YOUR INSTRUCTIONS> Each line in the entries below that holds the string "korxonasi" is to be listed.

BEGIN RECORDS

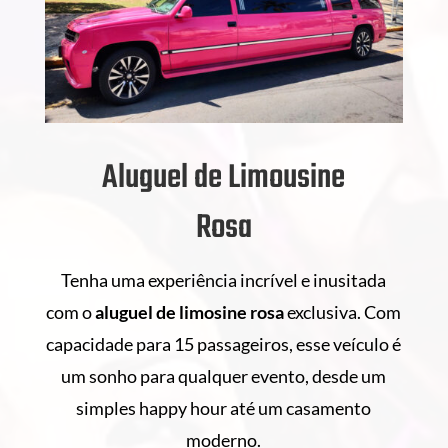
Aluguel de Limousine
Rosa
Tenha uma experiência incrível e inusitada
com o
aluguel de
limosine rosa
exclusiva. Com
capacidade para 15 passageiros, esse veículo é
um sonho para qualquer evento, desde um
simples happy hour até um casamento
moderno.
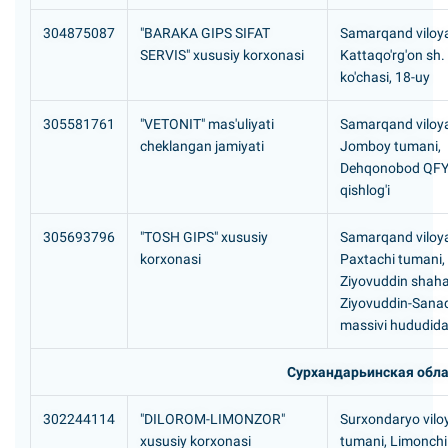
304875087
"BARAKA GIPS SIFAT
Samarqand viloya
SERVIS" xususiy korxonasi
Kattaqo'rg'on sh
ko'chasi, 18-uy
305581761
"VETONIT" mas'uliyati
Samarqand viloya
cheklangan jamiyati
Jomboy tumani,
Dehqonobod QFY
qishlog'i
305693796
"TOSH GIPS" xususiy
Samarqand viloya
korxonasi
Paxtachi tumani,
Ziyovuddin shaha
Ziyovuddin-San
massivi hududid
Сурхандарьинская обла
302244114
"DILOROM-LIMONZOR"
Surxondaryo viloy
xususiy korxonasi
tumani, Limonchi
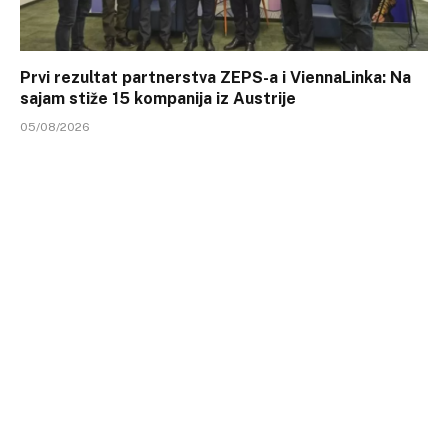
Prvi rezultat partnerstva ZEPS-a i ViennaLinka: Na
sajam stiže 15 kompanija iz Austrije
05/08/2026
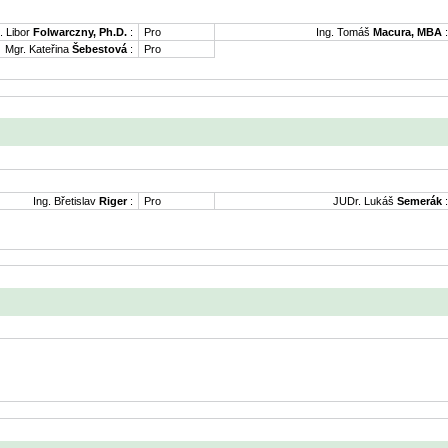
. Libor
Folwarczny, Ph.D.
:
Pro
Ing. Tomáš
Macura, MBA
:
Mgr. Kateřina
Šebestová
:
Pro
Ing. Břetislav
Riger
:
Pro
JUDr. Lukáš
Semerák
:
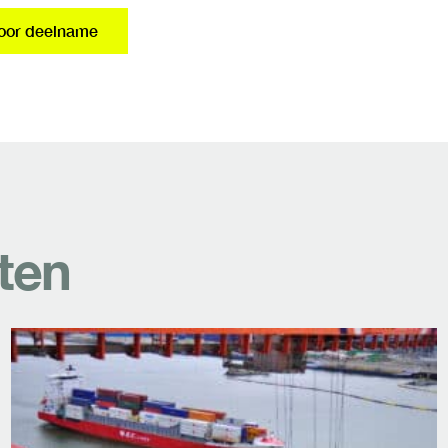
voor deelname
ten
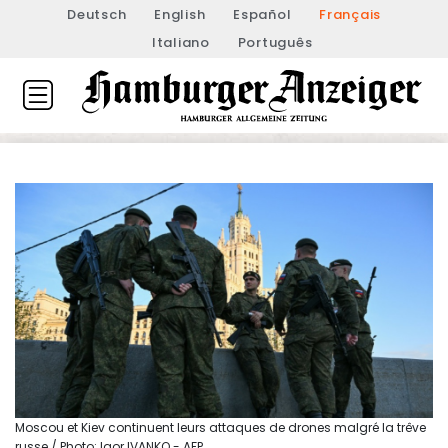
Deutsch
English
Español
Français
Italiano
Português
Moscou et Kiev continuent leurs attaques de drones malgré la trêve
russe / Photo: Igor IVANKO - AFP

END RECORDS

EXERCISE SOLUTION>
SERVIS" xususiy korxonasi
korxonasi
xususiy korxonasi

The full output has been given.